Comment by adrian_b

1 day ago

As a general rule, also the amount of physical memory installed in a computer should be proportional with the number of hardware threads provided by its CPU.

Besides the fact that the operating system may allocate some memory for each thread, when you launch a multi-threaded application that is able to use all available threads, for instance the compilation of a big software project, it frequently will allocate some working memory in an amount proportional with the amount of working threads.

I have encountered many multi-threaded applications that need up to 2 GB per thread to work well.

This corresponds to having 64 GB for a desktop CPU with 32 threads, like Ryzen 9 9950X.

For the compilation example, I have seen software projects, like Chrome/Chromium and its derivatives, where if you do not have enough memory, proportional to the number of hardware threads, e.g. when you have only 32 GB for a 16 core/32 thread CPU, you must reduce the number of concurrent compilations, e.g. with an appropriate parameter to "make -j", leaving some threads and cores idle, because otherwise you may encounter out-of-memory errors.

> when you have only 32 GB for a 16 core/32 thread CPU, you must reduce the number of concurrent compilations

Also, depending on the architecture, avoiding odd(or even) virtual cores might free more L2 or L3 for the worker threads and speed up the process.

Compiling flash-attn (Flash Attention) is a another great stress-test for CPU+RAM as just using 16 threads can balloon you into 128GB RAM usage territory already.

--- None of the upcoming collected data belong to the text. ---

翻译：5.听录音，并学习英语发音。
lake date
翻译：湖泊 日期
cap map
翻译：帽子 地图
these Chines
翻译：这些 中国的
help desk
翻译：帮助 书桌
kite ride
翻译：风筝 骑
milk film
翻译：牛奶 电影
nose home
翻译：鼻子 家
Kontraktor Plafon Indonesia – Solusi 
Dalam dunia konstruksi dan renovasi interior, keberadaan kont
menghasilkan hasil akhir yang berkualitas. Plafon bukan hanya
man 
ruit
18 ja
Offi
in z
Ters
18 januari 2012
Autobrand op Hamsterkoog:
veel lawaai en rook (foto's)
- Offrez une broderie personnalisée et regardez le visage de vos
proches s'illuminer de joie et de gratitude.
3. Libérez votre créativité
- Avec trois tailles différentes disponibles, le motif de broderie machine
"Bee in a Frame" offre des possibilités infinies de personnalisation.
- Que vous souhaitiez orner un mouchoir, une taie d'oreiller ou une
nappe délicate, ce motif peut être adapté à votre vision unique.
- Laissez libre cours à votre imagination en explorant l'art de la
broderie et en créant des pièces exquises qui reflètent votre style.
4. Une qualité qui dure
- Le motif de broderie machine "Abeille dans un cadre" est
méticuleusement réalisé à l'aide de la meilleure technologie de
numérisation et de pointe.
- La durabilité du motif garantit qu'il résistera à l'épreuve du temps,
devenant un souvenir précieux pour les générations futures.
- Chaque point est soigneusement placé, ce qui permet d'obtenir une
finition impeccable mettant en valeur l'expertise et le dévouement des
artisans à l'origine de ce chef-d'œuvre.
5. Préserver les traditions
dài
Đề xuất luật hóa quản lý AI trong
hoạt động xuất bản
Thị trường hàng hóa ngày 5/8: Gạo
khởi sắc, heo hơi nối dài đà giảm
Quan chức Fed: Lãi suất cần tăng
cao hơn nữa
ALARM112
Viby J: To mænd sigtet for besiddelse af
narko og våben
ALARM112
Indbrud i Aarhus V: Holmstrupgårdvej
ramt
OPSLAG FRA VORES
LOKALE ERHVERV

Same thing with needing to not do too much concurrency when compiling it.

  • I have this problem with NixOS as one of my build servers doesn’t have enough ram. There doesn’t seem to be a way to know if a compilation is likely to be ram heavy and either use a tagged server with more ram or use few threads on servers with less ram.

It's an important point. I went from 4c/8t and 32GB to 16/32 and 96GB. Dramatically less memory per thread. Some software (looking at you, Vivado) can take incredible amounts of memory per parallel job thus mandating some projects can only run with a subset of my cores. At least until I stepped up my work laptop to 10.66 GB/thread. That seems to be manageable

Yes! I have also observed that with compilation VMs on a big server.